[Items from a data source]
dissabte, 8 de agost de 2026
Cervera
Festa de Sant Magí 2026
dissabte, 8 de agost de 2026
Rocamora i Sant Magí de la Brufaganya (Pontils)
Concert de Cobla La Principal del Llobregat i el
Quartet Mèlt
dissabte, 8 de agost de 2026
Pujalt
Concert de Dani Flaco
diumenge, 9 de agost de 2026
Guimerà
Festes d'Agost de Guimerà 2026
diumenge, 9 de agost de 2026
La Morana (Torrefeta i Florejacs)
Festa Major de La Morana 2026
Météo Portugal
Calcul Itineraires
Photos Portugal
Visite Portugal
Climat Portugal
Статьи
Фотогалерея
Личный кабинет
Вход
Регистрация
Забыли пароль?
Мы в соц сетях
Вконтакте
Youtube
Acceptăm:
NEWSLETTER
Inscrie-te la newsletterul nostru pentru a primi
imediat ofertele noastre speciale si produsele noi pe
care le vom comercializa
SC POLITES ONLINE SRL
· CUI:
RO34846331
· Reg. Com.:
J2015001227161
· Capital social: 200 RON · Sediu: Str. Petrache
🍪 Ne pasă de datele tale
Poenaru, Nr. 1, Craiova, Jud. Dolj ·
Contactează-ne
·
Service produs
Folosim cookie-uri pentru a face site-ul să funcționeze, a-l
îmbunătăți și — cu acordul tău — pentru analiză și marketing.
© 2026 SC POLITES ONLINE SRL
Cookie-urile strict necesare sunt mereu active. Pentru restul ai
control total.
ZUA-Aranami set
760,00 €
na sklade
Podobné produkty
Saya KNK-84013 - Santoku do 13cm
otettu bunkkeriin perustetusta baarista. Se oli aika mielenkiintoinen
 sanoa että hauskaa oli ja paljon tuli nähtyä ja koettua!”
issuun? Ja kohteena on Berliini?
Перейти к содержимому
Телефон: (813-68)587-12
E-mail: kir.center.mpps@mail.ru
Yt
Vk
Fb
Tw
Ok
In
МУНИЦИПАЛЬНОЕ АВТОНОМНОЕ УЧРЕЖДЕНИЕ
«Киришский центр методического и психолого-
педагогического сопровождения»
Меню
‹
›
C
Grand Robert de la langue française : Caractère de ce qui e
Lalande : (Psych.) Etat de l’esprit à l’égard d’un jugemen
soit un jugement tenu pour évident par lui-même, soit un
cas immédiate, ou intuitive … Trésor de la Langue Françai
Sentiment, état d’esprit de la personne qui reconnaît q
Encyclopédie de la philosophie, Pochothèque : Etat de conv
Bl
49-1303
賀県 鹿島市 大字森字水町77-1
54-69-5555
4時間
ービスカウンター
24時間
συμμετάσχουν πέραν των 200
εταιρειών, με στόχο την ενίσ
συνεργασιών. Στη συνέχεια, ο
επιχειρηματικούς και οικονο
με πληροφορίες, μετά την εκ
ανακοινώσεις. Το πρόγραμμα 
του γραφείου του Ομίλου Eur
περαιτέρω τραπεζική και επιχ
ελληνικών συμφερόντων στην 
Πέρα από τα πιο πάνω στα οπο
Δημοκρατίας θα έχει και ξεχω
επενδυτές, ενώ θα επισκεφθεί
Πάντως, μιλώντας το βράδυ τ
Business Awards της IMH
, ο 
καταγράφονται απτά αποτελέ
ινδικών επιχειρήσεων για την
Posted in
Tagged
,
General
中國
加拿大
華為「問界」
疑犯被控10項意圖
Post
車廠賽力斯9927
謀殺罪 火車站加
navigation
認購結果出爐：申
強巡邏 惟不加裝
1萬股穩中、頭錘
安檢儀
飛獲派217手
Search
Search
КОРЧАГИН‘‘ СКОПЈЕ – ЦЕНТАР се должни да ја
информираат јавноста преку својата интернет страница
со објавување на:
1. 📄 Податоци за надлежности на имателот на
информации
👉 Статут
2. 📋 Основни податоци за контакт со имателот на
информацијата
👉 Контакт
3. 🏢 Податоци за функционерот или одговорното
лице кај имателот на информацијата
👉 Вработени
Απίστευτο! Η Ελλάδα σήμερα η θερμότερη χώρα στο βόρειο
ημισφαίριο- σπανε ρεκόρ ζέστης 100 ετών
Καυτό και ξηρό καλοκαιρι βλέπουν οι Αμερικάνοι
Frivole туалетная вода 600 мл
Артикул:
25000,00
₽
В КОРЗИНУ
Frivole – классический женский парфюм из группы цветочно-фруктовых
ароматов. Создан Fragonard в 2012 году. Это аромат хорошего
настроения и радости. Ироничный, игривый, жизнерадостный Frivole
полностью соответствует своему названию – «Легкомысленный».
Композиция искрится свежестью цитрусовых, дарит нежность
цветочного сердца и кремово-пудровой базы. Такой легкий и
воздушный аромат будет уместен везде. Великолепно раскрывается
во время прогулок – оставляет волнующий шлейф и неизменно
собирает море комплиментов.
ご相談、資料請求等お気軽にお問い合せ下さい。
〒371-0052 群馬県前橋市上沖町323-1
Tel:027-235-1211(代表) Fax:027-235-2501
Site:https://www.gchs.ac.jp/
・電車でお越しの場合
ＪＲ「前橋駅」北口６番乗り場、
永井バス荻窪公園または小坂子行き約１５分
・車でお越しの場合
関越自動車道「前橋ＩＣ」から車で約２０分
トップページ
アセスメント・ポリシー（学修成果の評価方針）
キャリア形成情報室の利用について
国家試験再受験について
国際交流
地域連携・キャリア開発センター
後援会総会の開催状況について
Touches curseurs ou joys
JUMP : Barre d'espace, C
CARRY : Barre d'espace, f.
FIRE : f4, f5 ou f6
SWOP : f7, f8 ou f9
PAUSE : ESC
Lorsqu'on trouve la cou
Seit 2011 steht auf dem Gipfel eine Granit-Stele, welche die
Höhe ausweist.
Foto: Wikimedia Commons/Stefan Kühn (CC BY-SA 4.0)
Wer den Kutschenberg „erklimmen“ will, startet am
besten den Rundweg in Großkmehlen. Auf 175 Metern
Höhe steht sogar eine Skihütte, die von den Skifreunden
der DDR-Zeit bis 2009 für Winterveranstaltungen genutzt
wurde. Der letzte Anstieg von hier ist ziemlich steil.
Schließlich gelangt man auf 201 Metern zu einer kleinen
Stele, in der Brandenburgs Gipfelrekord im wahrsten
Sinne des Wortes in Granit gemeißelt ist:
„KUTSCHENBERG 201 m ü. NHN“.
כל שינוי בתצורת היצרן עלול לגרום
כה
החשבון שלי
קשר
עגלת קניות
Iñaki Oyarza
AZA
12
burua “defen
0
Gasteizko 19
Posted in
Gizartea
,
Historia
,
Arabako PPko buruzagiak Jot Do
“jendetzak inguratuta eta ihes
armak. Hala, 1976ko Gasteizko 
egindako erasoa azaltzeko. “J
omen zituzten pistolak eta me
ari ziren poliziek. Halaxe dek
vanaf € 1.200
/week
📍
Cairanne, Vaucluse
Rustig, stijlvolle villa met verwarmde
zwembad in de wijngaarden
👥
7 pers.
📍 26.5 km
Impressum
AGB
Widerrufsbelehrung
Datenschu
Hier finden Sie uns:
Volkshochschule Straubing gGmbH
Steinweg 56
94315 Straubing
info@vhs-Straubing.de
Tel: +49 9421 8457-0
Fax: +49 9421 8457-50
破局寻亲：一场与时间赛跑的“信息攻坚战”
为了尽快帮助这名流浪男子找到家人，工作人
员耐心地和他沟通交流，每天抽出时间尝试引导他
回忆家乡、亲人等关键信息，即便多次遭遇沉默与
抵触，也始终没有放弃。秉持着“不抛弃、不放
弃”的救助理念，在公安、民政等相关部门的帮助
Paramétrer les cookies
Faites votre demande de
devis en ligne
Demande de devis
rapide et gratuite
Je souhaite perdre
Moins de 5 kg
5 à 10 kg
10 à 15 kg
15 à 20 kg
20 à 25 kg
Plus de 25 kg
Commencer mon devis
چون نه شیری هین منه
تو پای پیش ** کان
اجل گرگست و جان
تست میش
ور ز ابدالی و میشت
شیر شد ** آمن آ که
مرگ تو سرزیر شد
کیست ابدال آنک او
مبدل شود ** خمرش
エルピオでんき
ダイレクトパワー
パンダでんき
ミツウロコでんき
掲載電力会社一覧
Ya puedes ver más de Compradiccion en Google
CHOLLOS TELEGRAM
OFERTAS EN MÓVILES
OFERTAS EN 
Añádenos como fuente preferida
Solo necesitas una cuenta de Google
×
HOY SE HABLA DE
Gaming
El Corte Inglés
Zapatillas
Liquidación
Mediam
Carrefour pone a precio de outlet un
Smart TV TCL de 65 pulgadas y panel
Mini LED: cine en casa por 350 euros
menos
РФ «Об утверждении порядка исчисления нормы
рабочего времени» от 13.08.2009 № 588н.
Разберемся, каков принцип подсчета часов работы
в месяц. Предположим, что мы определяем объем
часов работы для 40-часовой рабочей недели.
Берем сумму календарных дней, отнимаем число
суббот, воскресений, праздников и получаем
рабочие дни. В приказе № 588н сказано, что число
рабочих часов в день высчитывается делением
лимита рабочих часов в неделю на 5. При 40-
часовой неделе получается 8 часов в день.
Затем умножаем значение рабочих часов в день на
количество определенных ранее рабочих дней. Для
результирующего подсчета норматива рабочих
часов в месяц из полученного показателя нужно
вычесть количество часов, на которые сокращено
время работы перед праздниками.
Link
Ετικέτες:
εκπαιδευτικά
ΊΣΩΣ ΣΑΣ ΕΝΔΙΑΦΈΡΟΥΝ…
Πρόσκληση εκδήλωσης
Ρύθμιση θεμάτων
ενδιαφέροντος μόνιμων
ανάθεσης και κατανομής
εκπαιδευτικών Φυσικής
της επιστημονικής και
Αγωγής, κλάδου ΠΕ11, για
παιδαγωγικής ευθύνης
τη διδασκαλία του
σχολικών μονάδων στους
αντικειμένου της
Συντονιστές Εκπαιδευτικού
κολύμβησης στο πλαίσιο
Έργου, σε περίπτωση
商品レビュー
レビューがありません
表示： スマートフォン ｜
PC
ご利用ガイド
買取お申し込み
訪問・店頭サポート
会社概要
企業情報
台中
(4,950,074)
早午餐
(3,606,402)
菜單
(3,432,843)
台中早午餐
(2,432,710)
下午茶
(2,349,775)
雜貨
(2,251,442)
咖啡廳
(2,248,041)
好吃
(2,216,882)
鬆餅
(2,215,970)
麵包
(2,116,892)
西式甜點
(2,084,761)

- TASK TO CARRY OUT
Copy word for word the items starting at the very beginning and ending at the line that contains "Festes d'Agost de Guimerà 2026", including that line.

- OUTPUT OF THE EXERCISE
dissabte, 8 de agost de 2026
Cervera
Festa de Sant Magí 2026
dissabte, 8 de agost de 2026
Rocamora i Sant Magí de la Brufaganya (Pontils)
Concert de Cobla La Principal del Llobregat i el
Quartet Mèlt
dissabte, 8 de agost de 2026
Pujalt
Concert de Dani Flaco
diumenge, 9 de agost de 2026
Guimerà
Festes d'Agost de Guimerà 2026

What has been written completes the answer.